I quickly threw together a simulation to address this in R. It is pretty limited (as I don't have much time right now), but potentially interesting. It simulates independent t test p values where the samples are drawn from independent, normal distributions with equal variances but different means (and n = 25 per group). The population standardized effect size is fixed at d = 0.5 (as psychology research generally reports median effect sizes around this value). Fixing the parameters is unrealistic, but is perhaps OK for a quick simulation.
I ran this several times and plotted p curves (really just histograms with bins collecting p values at relevant intervals). First I plotted for an early career researcher with just a few publications reporting 50 p values. I then repeated for more experienced researchers with n = 100 or n = 500 published p values.
Here are the 15 random plots for 50 p values:
At least one of the plots has a suspicious spike between p = .04 and .05 (exactly where dodgy practices would tend to push the p values).
What about 100 p values?
Here the plots are still variable (but closer to the theoretical ideal plotted on Kraus' blog).
You can see this pattern even more clearly with 500 p values:
Some quick conclusions ... The method is too unreliable for use with early career researchers.

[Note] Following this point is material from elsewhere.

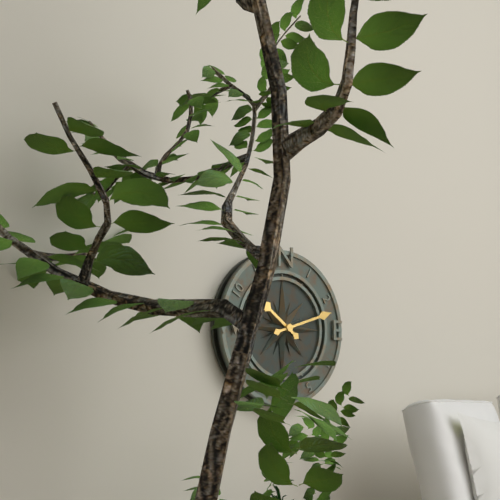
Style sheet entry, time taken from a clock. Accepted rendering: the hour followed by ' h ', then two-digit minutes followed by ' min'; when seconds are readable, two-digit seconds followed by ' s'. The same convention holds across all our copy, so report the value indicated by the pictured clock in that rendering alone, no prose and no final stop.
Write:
10 h 12 min
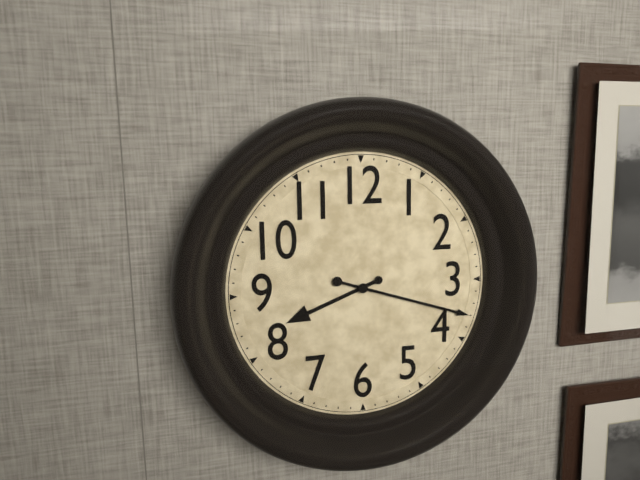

You need a few hundred p values to be pretty confidence of a nice flat pattern between p = .01 and p = .06. Varying the effect size and other parameters might well inject further noise (as would adding in null effects which have a uniform distribution of p values and are thus probably rather noisy).
I'm also skeptical that this is useful for detecting fraud (as presumably deliberate fraud will tend to go for 'impressive' p values such as p < .0001). Also (going forward) fraudsters will be able to generate results to circumvent tools such as p curves (if they are known to be in use).